家にやってきたのは番犬…いや変態でした
昔書いた小説をそのままあげました。
若気の至りで文章もひどいものですがどうぞ~
変態─「正常ではない状態」 変質者─「性格・気質の異常な者」
ぱたりと、木戸律は広辞苑を閉じた。
自室のカーテンを小さく開き外の庭をみて、自嘲すると部屋を出た。
木戸家の庭ではつい最近、変態または変質者が庭で放し飼いされている。
今は春。
もうすぐ春休みが終わろうとしている。
そんな我が家の庭に西村ゆずきという変態が放し飼いされるようになったのは、春休みの始まった日に遡る。
「お母さん…それ何」
昼ごろから、散歩に出かけた母の隣にはボロクズのような背の高い男が立っていた。
「律の番犬よ」
何の戸惑いもなく母は説明する。
「……番犬?」
「お母さんね、やっぱりお父さんをおかっけちゃおうと、さっき決めたのよ」
父は今年から単身赴任が決まったが、今年でもう高校3年生になる律の環境が変わることがよくないと話し合いで決まり父だけが一人単身で出かけた。
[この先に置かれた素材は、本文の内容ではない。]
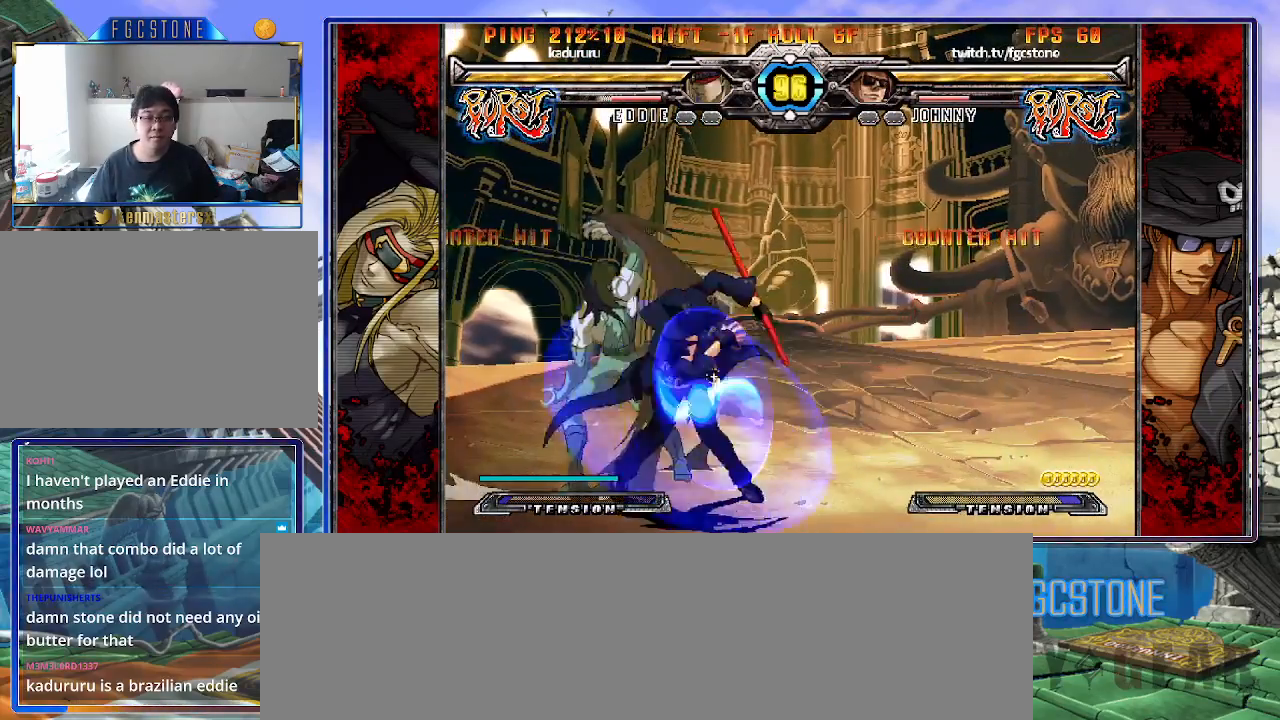
{"buttons": ["HS", "K"], "left_stick": "right", "events": [[100, "left_stick", "right"], [167, "left_stick", "down"], [267, "K", "down"], [267, "left_stick", "center"], [450, "left_stick", "right"], [467, "HS", "down"]]}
しかし、結婚20年になるというのにまだまだ恋人気分の抜けない夫婦。
律もいつかは母は父を追いかけるだろうと思っていたが、こんなに早いとは予想外だった。
「だからってこんなの」
びしりと律はボロクズ男を指差した。
「だってお母さん律を一人にするの心配だから、さっき道に落ちてたから拾ちゃったのよ。事情を話したら番犬OKだっていうんだもん」
ねっ、て隣の男に微笑みかけ、ほら自己紹介してと肘で男を突付いている。
男は律の前に立った。
「西村ゆずきです」
ぺこりとおじぎした。
それほどおかしい男ではないようだと律は判断した。
そして釣られてあいさつすると、なぜか男は震えている。
「あの…どうかしたんですか?」
そう律が聞いた瞬間震えていた男ゆずきはがばりと律に抱きついた。
ヒッと律は喉の奥から悲鳴を上げた。
「きゃーーキャワユイぞ!マジでこれは一目惚れーーん。やんやん、もう最高!!俺を愛してくれ!りっつん love love りっつん」
パニック状態の律の頭はそれでも冷静に警鐘を鳴らしていた。
(危険。この男は危険である。異常極めて異常なり。直ちに回避せよ)
「お母さん助けて!」
母に助けを求め母を見ると玄関の扉を開けた晴れやかな顔の母がいた。
「もう仲良しなのね。ふふふ、お母さんもお父さんの胸に飛び込んでくるわ!律、ゆずき君、ばぁ~い」
母は襲われている娘に背を向け、父のいる場所へと旅立っていた。
その後、変態と二人取り残された律は母のいた場所を呆然と見ていたが、「ほっぺた~すり~すり~していい!りっつん!りっつん!すりすり」と頬を摺り寄せてくる変態に全身全霊のアッパーとエルボーをくわらせ、変態ゆずきを撃沈させた。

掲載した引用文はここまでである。